To the match itself and Samut Prakan team line-up?
It's obvious where the gaffer's priorities lie because he selected a distinctly second string eleven for this one. Only Noppon Phonkham and Srayut Somphim were what you'd call 'regular first teamers'. There were also full Samut Prakan debuts for Anusit Termmee between the sticks, Kandani Thawornsak in defence, and Aphirak Suankan as part of a five-man midfield.
The opening half hour undoubtedly belonged to Pluakdaeng. It wasn't so much the home side played the better football but Samut Prakan were wasteful in possession and simply took time to adapt to the conditions: a tricky pitch that resembled a farmer's field and of course the 3pm start, which means kicking off in the white hot heat of the day.
Pluaekdang take the lead after 15 minutes, a neat side-footed goal from their diminutive midfield number 77 Jakkarin. As the boy wheels away in celebratory delight, the small Samut Prakan away following, who had a perfect view of that opening goal, start to wonder if this could be a replay of Thonburi University a couple of seasons ago and an early exit from the competition. However, Samut Prakan settle into the game and their premier league class begins to show. Jiraaut Wingwon pulls the visitors level with a super strike just past the half hour and a simple tap in from Choedwichit on the stroke of half-time sends Samut Prakan into the dressing room with a 2-1 advantage.
(That seating was quite tricky to negotiate, especially at my age!)
I'll be mercifully brief here because frankly, the home side never looked like getting back into the match. Choedwichit scored his second of the game ten minutes from time to extend Samut Prakan's overall lead but the winning margin could and should have been greater.
Final score: Pluakdaeng United 1 Samut Prakan City 3
The first half an hour was an awful watch if you were a Samut Prakan fan but it turned out to be a very professional job in the end. Once that equalising goal went in, you always felt it was a matter of how many Prakan would score.
All in all, a thoroughly enjoyable day out and the chance to tick off another Thai League stadium. All the best for the rest of the season Pluakdaeng and I'll be looking out for your results!
(Life in the Thai third division is not without its charms)
So just out of interest, how many of the 16 Premier League clubs got knocked out of the competition today?
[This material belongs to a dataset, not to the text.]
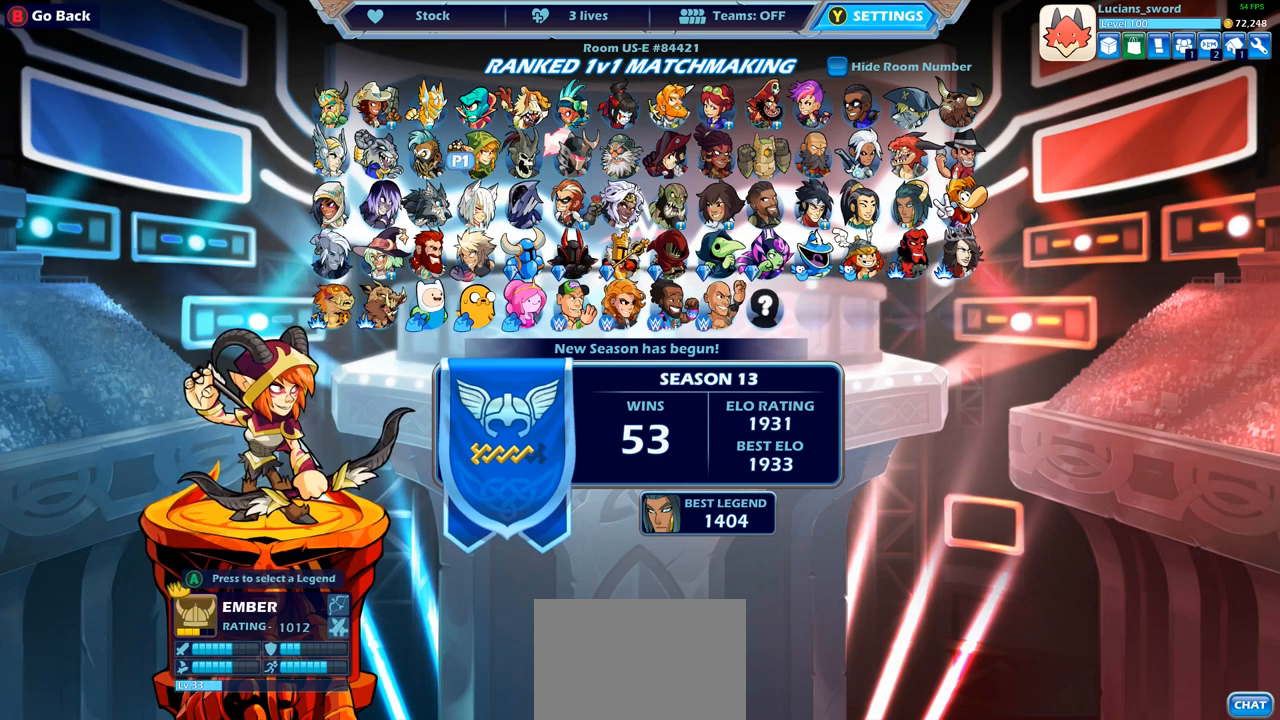
{"buttons": [], "left_stick": "center", "right_stick": "center", "events": [[217, "DPAD_RIGHT", "down"], [300, "DPAD_RIGHT", "up"], [400, "DPAD_RIGHT", "down"], [500, "DPAD_RIGHT", "up"]]}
12 clubs got through (including Samut Prakan of course) and four were eliminated. Nakhon Ratchisima bowed out of the competition with a 2-1 defeat at Chainat Hornbill. Muangthong went out at Uthai Thani (would love to go there in the next round!) Suphanburi were beaten 3-2 at Krabi (wouldn't mind going there either) and in probably the biggest shock of the day, Port FC fielded a reserve team and in a game that went to extra time and penalties, were dumped out by Muang Loei.
Who's up next?
It's back to premier league action and a tough game away at Bangkok United this Sunday 16th January.